Source:
---

Can I skip the validation set with infinite labeled data?

ZoVoS · July 9, 2019, 3:49pm

Quick question to make sure I understand what is going on here:

If as a premise I generated an infinite set of image batches one at a time (say 32-64 RGB images) each with labels to perform a regression on floats, after I tuned the network parameters for basic training, would it be fine to just feed a never ending stream of 100% training set data into the model?

As far as I can see the validation set is only there for human comprehension to ensure that the data isn’t over fitting in the model we are training and to produce unbiased metrics.

There would be no epocs in this model as each training batch would be generated live one at a time, each would be pseudo unique and therefore it should be almost impossible to over-fit my data (if enough consideration is put into the generation side).

This data would have 0 transforms applied apart from normalization on a per batch basis. as the random crop, skews, angles, flip etc are all taken into account when generating, and although generation is not prohibitively costly, extra data being generated that is not contributing to training the model would definitely add unwanted overheads.

My gut instinct says this should be fine, however maybe once every 20-30 batches is it worth generating a validation set to be sure that everything is running smoothly?

Side question for bonus points
If I generate an image of a face and for example wanted to regress a float to represent the faces width, could I (after training is completed) input 5-10 faces and simply mean the output giving me the best chance of getting the number right? Again intuition tells me this is fine.

kushaj · July 9, 2019, 4:20pm

Maybe. But if your model starts overfitting than you would not be able to tell.

The most important step.

It can be true provided you have a large variety in your dataset. If you have only 1 unique image than after doing all transforms, you would not be able to generalize. Now as you start increasing the number of unique images the gap starts decreasing and possibly after a threshold it becomes 0.

---

Aim:
Could you retype the entire forum thread above about skipping the validation set, word for word from start to finish?

Source material:
---

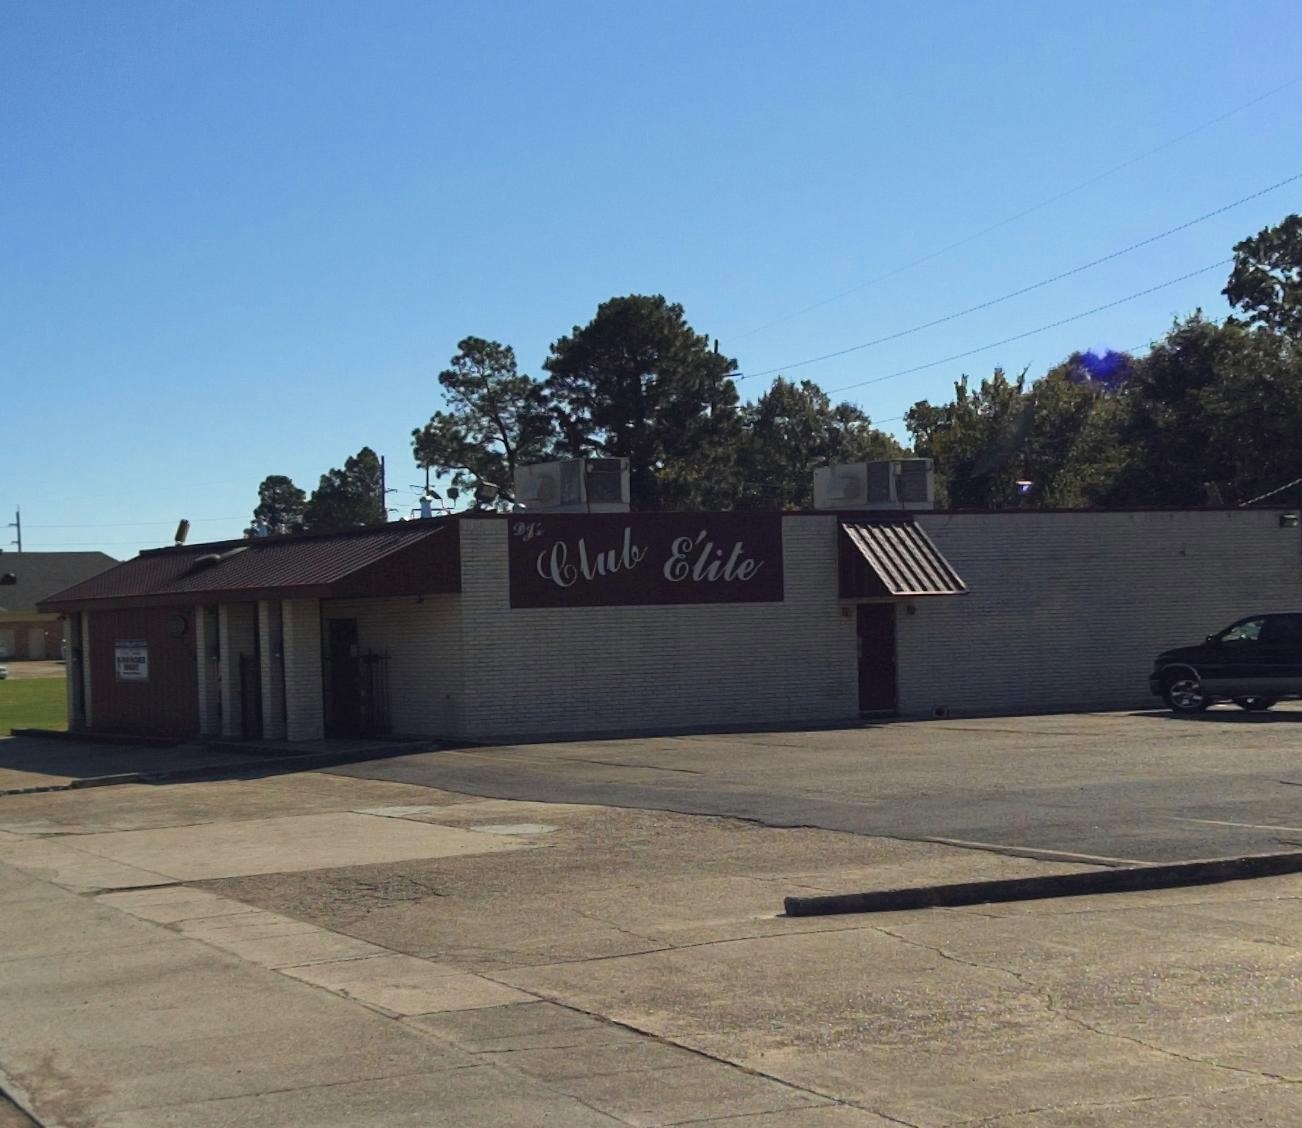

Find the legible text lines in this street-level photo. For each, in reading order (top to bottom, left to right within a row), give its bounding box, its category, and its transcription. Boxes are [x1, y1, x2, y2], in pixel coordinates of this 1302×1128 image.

[510, 519, 546, 545] BusinessName: DJ's
[548, 524, 771, 592] BusinessName: Club E'lite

---

Complete output:
Can I skip the validation set with infinite labeled data?

ZoVoS · July 9, 2019, 3:49pm

Quick question to make sure I understand what is going on here:

If as a premise I generated an infinite set of image batches one at a time (say 32-64 RGB images) each with labels to perform a regression on floats, after I tuned the network parameters for basic training, would it be fine to just feed a never ending stream of 100% training set data into the model?

As far as I can see the validation set is only there for human comprehension to ensure that the data isn’t over fitting in the model we are training and to produce unbiased metrics.

There would be no epocs in this model as each training batch would be generated live one at a time, each would be pseudo unique and therefore it should be almost impossible to over-fit my data (if enough consideration is put into the generation side).

This data would have 0 transforms applied apart from normalization on a per batch basis. as the random crop, skews, angles, flip etc are all taken into account when generating, and although generation is not prohibitively costly, extra data being generated that is not contributing to training the model would definitely add unwanted overheads.

My gut instinct says this should be fine, however maybe once every 20-30 batches is it worth generating a validation set to be sure that everything is running smoothly?

Side question for bonus points
If I generate an image of a face and for example wanted to regress a float to represent the faces width, could I (after training is completed) input 5-10 faces and simply mean the output giving me the best chance of getting the number right? Again intuition tells me this is fine.

kushaj · July 9, 2019, 4:20pm

Maybe. But if your model starts overfitting than you would not be able to tell.

The most important step.

It can be true provided you have a large variety in your dataset. If you have only 1 unique image than after doing all transforms, you would not be able to generalize. Now as you start increasing the number of unique images the gap starts decreasing and possibly after a threshold it becomes 0.